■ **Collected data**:

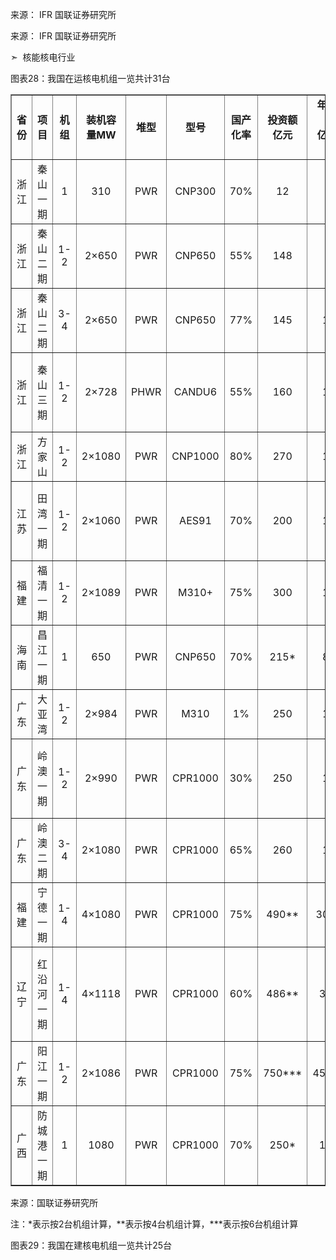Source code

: 



来源： IFR 国联证券研究所



来源： IFR 国联证券研究所

➣  核能核电行业

图表28：我国在运核电机组一览共计31台

<table border="1" cellspacing="0" cellpadding="6" align="center">
<tbody>
<tr>
<td style="text-align: center;"><span style="font-weight: bold;">省份</span></td>
<td style="text-align: center;"><span style="font-weight: bold;">项目</span></td>
<td style="text-align: center;"><span style="font-weight: bold;">机组</span></td>
<td style="text-align: center;"><span style="font-weight: bold;">装机容量MW</span></td>
<td style="text-align: center;"><span style="font-weight: bold;">堆型</span></td>
<td style="text-align: center;"><span style="font-weight: bold;">型号</span></td>
<td style="text-align: center;"><span style="font-weight: bold;">国产化率</span></td>
<td style="text-align: center;">
<div><span style="font-weight: bold;">投资额</span></div>
<div><span style="font-weight: bold;">亿元</span></div>
</td>
<td style="text-align: center;">
<div><span style="font-weight: bold;">年发电量</span></div>
<div><span style="font-weight: bold;">亿千瓦时</span></div>
</td>
<td style="text-align: center;"><span style="font-weight: bold;">主要股东</span></td>
</tr>
<tr>
<td style="text-align: center;">浙江</td>
<td style="text-align: center;">秦山一期</td>
<td style="text-align: center;">1</td>
<td style="text-align: center;">310</td>
<td style="text-align: center;">PWR</td>
<td style="text-align: center;">CNP300</td>
<td style="text-align: center;">70%</td>
<td style="text-align: center;">12</td>
<td style="text-align: center;">25</td>
<td style="text-align: center;">中核</td>
</tr>
<tr>
<td style="text-align: center;">浙江</td>
<td style="text-align: center;">秦山二期</td>
<td style="text-align: center;">1-2</td>
<td style="text-align: center;">2&times;650</td>
<td style="text-align: center;">PWR</td>
<td style="text-align: center;">CNP650</td>
<td style="text-align: center;">55%</td>
<td style="text-align: center;">148</td>
<td style="text-align: center;">80</td>
<td style="text-align: center;">中核</td>
</tr>
<tr>
<td style="text-align: center;">浙江</td>
<td style="text-align: center;">秦山二期</td>
<td style="text-align: center;">3-4</td>
<td style="text-align: center;">2&times;650</td>
<td style="text-align: center;">PWR</td>
<td style="text-align: center;">CNP650</td>
<td style="text-align: center;">77%</td>
<td style="text-align: center;">145</td>
<td style="text-align: center;">180</td>
<td style="text-align: center;">中核</td>
</tr>
<tr>
<td style="text-align: center;">浙江</td>
<td style="text-align: center;">秦山三期</td>
<td style="text-align: center;">1-2</td>
<td style="text-align: center;">2&times;728</td>
<td style="text-align: center;">PHWR</td>
<td style="text-align: center;">CANDU6</td>
<td style="text-align: center;">55%</td>
<td style="text-align: center;">160</td>
<td style="text-align: center;">110</td>
<td style="text-align: center;">中核国电投</td>
</tr>
<tr>
<td style="text-align: center;">浙江</td>
<td style="text-align: center;">方家山</td>
<td style="text-align: center;">1-2</td>
<td style="text-align: center;">2&times;1080</td>
<td style="text-align: center;">PWR</td>
<td style="text-align: center;">CNP1000</td>
<td style="text-align: center;">80%</td>
<td style="text-align: center;">270</td>
<td style="text-align: center;">160</td>
<td style="text-align: center;">中核</td>
</tr>
<tr>
<td style="text-align: center;">江苏</td>
<td style="text-align: center;">田湾一期</td>
<td style="text-align: center;">1-2</td>
<td style="text-align: center;">2&times;1060</td>
<td style="text-align: center;">PWR</td>
<td style="text-align: center;">AES91</td>
<td style="text-align: center;">70%</td>
<td style="text-align: center;">200</td>
<td style="text-align: center;">140</td>
<td style="text-align: center;">中核国电投</td>
</tr>
<tr>
<td style="text-align: center;">福建</td>
<td style="text-align: center;">福清一期</td>
<td style="text-align: center;">1-2</td>
<td style="text-align: center;">2&times;1089</td>
<td style="text-align: center;">PWR</td>
<td style="text-align: center;">M310+</td>
<td style="text-align: center;">75%</td>
<td style="text-align: center;">300</td>
<td style="text-align: center;">140</td>
<td style="text-align: center;">中核</td>
</tr>
<tr>
<td style="text-align: center;">海南</td>
<td style="text-align: center;">昌江一期</td>
<td style="text-align: center;">1</td>
<td style="text-align: center;">650</td>
<td style="text-align: center;">PWR</td>
<td style="text-align: center;">CNP650</td>
<td style="text-align: center;">70%</td>
<td style="text-align: center;">215*</td>
<td style="text-align: center;">80*</td>
<td style="text-align: center;">中核华能</td>
</tr>
<tr>
<td style="text-align: center;">广东</td>
<td style="text-align: center;">大亚湾</td>
<td style="text-align: center;">1-2</td>
<td style="text-align: center;">2&times;984</td>
<td style="text-align: center;">PWR</td>
<td style="text-align: center;">M310</td>
<td style="text-align: center;">1%</td>
<td style="text-align: center;">250</td>
<td style="text-align: center;">150</td>
<td style="text-align: center;">中广核</td>
</tr>
<tr>
<td style="text-align: center;">广东</td>
<td style="text-align: center;">岭澳一期</td>
<td style="text-align: center;">1-2</td>
<td style="text-align: center;">2&times;990</td>
<td style="text-align: center;">PWR</td>
<td style="text-align: center;">CPR1000</td>
<td style="text-align: center;">30%</td>
<td style="text-align: center;">250</td>
<td style="text-align: center;">145</td>
<td style="text-align: center;">中广核中核</td>
</tr>
<tr>
<td style="text-align: center;">广东</td>
<td style="text-align: center;">岭澳二期</td>
<td style="text-align: center;">3-4</td>
<td style="text-align: center;">2&times;1080</td>
<td style="text-align: center;">PWR</td>
<td style="text-align: center;">CPR1000</td>
<td style="text-align: center;">65%</td>
<td style="text-align: center;">260</td>
<td style="text-align: center;">145</td>
<td style="text-align: center;">中广核</td>
</tr>
<tr>
<td style="text-align: center;">福建</td>
<td style="text-align: center;">宁德一期</td>
<td style="text-align: center;">1-4</td>
<td style="text-align: center;">4&times;1080</td>
<td style="text-align: center;">PWR</td>
<td style="text-align: center;">CPR1000</td>
<td style="text-align: center;">75%</td>
<td style="text-align: center;">490**</td>
<td style="text-align: center;">300**</td>
<td style="text-align: center;">中广核</td>
</tr>
<tr>
<td style="text-align: center;">辽宁</td>
<td style="text-align: center;">红沿河一期</td>
<td style="text-align: center;">1-4</td>
<td style="text-align: center;">4&times;1118</td>
<td style="text-align: center;">PWR</td>
<td style="text-align: center;">CPR1000</td>
<td style="text-align: center;">60%</td>
<td style="text-align: center;">486**</td>
<td style="text-align: center;">300*</td>
<td style="text-align: center;">中广核国电投</td>
</tr>
<tr>
<td style="text-align: center;">广东</td>
<td style="text-align: center;">阳江一期</td>
<td style="text-align: center;">1-2</td>
<td style="text-align: center;">2&times;1086</td>
<td style="text-align: center;">PWR</td>
<td style="text-align: center;">CPR1000</td>
<td style="text-align: center;">75%</td>
<td style="text-align: center;">750***</td>
<td style="text-align: center;">456***</td>
<td style="text-align: center;">中广核</td>
</tr>
<tr>
<td style="text-align: center;">广西</td>
<td style="text-align: center;">防城港一期</td>
<td style="text-align: center;">1</td>
<td style="text-align: center;">1080</td>
<td style="text-align: center;">PWR</td>
<td style="text-align: center;">CPR1000</td>
<td style="text-align: center;">70%</td>
<td style="text-align: center;">250*</td>
<td style="text-align: center;">145*</td>
<td style="text-align: center;">中广核</td>
</tr>
</tbody>
</table>

来源：国联证券研究所

注：*表示按2台机组计算，**表示按4台机组计算，***表示按6台机组计算

图表29：我国在建核电机组一览共计25台


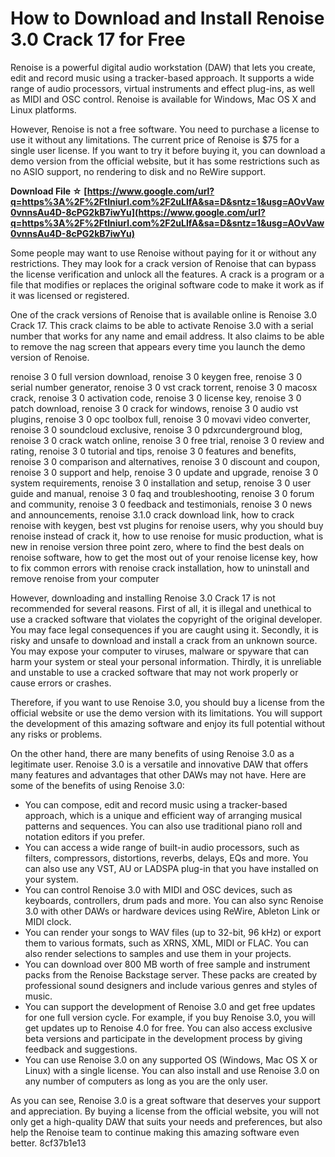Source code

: 
 
# How to Download and Install Renoise 3.0 Crack 17 for Free
 
Renoise is a powerful digital audio workstation (DAW) that lets you create, edit and record music using a tracker-based approach. It supports a wide range of audio processors, virtual instruments and effect plug-ins, as well as MIDI and OSC control. Renoise is available for Windows, Mac OS X and Linux platforms.
 
However, Renoise is not a free software. You need to purchase a license to use it without any limitations. The current price of Renoise is $75 for a single user license. If you want to try it before buying it, you can download a demo version from the official website, but it has some restrictions such as no ASIO support, no rendering to disk and no ReWire support.
 
**Download File ☆ [https://www.google.com/url?q=https%3A%2F%2Ftlniurl.com%2F2uLlfA&sa=D&sntz=1&usg=AOvVaw0vnnsAu4D-8cPG2kB7iwYu](https://www.google.com/url?q=https%3A%2F%2Ftlniurl.com%2F2uLlfA&sa=D&sntz=1&usg=AOvVaw0vnnsAu4D-8cPG2kB7iwYu)**


 
Some people may want to use Renoise without paying for it or without any restrictions. They may look for a crack version of Renoise that can bypass the license verification and unlock all the features. A crack is a program or a file that modifies or replaces the original software code to make it work as if it was licensed or registered.
 
One of the crack versions of Renoise that is available online is Renoise 3.0 Crack 17. This crack claims to be able to activate Renoise 3.0 with a serial number that works for any name and email address. It also claims to be able to remove the nag screen that appears every time you launch the demo version of Renoise.
 
renoise 3 0 full version download,  renoise 3 0 keygen free,  renoise 3 0 serial number generator,  renoise 3 0 vst crack torrent,  renoise 3 0 macosx crack,  renoise 3 0 activation code,  renoise 3 0 license key,  renoise 3 0 patch download,  renoise 3 0 crack for windows,  renoise 3 0 audio vst plugins,  renoise 3 0 opc toolbox full,  renoise 3 0 movavi video converter,  renoise 3 0 soundcloud exclusive,  renoise 3 0 pdxrcunderground blog,  renoise 3 0 crack watch online,  renoise 3 0 free trial,  renoise 3 0 review and rating,  renoise 3 0 tutorial and tips,  renoise 3 0 features and benefits,  renoise 3 0 comparison and alternatives,  renoise 3 0 discount and coupon,  renoise 3 0 support and help,  renoise 3 0 update and upgrade,  renoise 3 0 system requirements,  renoise 3 0 installation and setup,  renoise 3 0 user guide and manual,  renoise 3 0 faq and troubleshooting,  renoise 3 0 forum and community,  renoise 3 0 feedback and testimonials,  renoise 3 0 news and announcements,  renoise 3.1.0 crack download link,  how to crack renoise with keygen,  best vst plugins for renoise users,  why you should buy renoise instead of crack it,  how to use renoise for music production,  what is new in renoise version three point zero,  where to find the best deals on renoise software,  how to get the most out of your renoise license key,  how to fix common errors with renoise crack installation,  how to uninstall and remove renoise from your computer
 
However, downloading and installing Renoise 3.0 Crack 17 is not recommended for several reasons. First of all, it is illegal and unethical to use a cracked software that violates the copyright of the original developer. You may face legal consequences if you are caught using it. Secondly, it is risky and unsafe to download and install a crack from an unknown source. You may expose your computer to viruses, malware or spyware that can harm your system or steal your personal information. Thirdly, it is unreliable and unstable to use a cracked software that may not work properly or cause errors or crashes.
 
Therefore, if you want to use Renoise 3.0, you should buy a license from the official website or use the demo version with its limitations. You will support the development of this amazing software and enjoy its full potential without any risks or problems.

On the other hand, there are many benefits of using Renoise 3.0 as a legitimate user. Renoise 3.0 is a versatile and innovative DAW that offers many features and advantages that other DAWs may not have. Here are some of the benefits of using Renoise 3.0:
 
- You can compose, edit and record music using a tracker-based approach, which is a unique and efficient way of arranging musical patterns and sequences. You can also use traditional piano roll and notation editors if you prefer.
- You can access a wide range of built-in audio processors, such as filters, compressors, distortions, reverbs, delays, EQs and more. You can also use any VST, AU or LADSPA plug-in that you have installed on your system.
- You can control Renoise 3.0 with MIDI and OSC devices, such as keyboards, controllers, drum pads and more. You can also sync Renoise 3.0 with other DAWs or hardware devices using ReWire, Ableton Link or MIDI clock.
- You can render your songs to WAV files (up to 32-bit, 96 kHz) or export them to various formats, such as XRNS, XML, MIDI or FLAC. You can also render selections to samples and use them in your projects.
- You can download over 800 MB worth of free sample and instrument packs from the Renoise Backstage server. These packs are created by professional sound designers and include various genres and styles of music.
- You can support the development of Renoise 3.0 and get free updates for one full version cycle. For example, if you buy Renoise 3.0, you will get updates up to Renoise 4.0 for free. You can also access exclusive beta versions and participate in the development process by giving feedback and suggestions.
- You can use Renoise 3.0 on any supported OS (Windows, Mac OS X or Linux) with a single license. You can also install and use Renoise 3.0 on any number of computers as long as you are the only user.

As you can see, Renoise 3.0 is a great software that deserves your support and appreciation. By buying a license from the official website, you will not only get a high-quality DAW that suits your needs and preferences, but also help the Renoise team to continue making this amazing software even better.
 8cf37b1e13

■ **AIM OF THE TASK**:
In the entries above, identify each line that includes the string "However", then copy it.

■ **TASK RESULT**:
However, Renoise is not a free software. You need to purchase a license to use it without any limitations. The current price of Renoise is $75 for a single user license. If you want to try it before buying it, you can download a demo version from the official website, but it has some restrictions such as no ASIO support, no rendering to disk and no ReWire support.
However, downloading and installing Renoise 3.0 Crack 17 is not recommended for several reasons. First of all, it is illegal and unethical to use a cracked software that violates the copyright of the original developer. You may face legal consequences if you are caught using it. Secondly, it is risky and unsafe to download and install a crack from an unknown source. You may expose your computer to viruses, malware or spyware that can harm your system or steal your personal information. Thirdly, it is unreliable and unstable to use a cracked software that may not work properly or cause errors or crashes.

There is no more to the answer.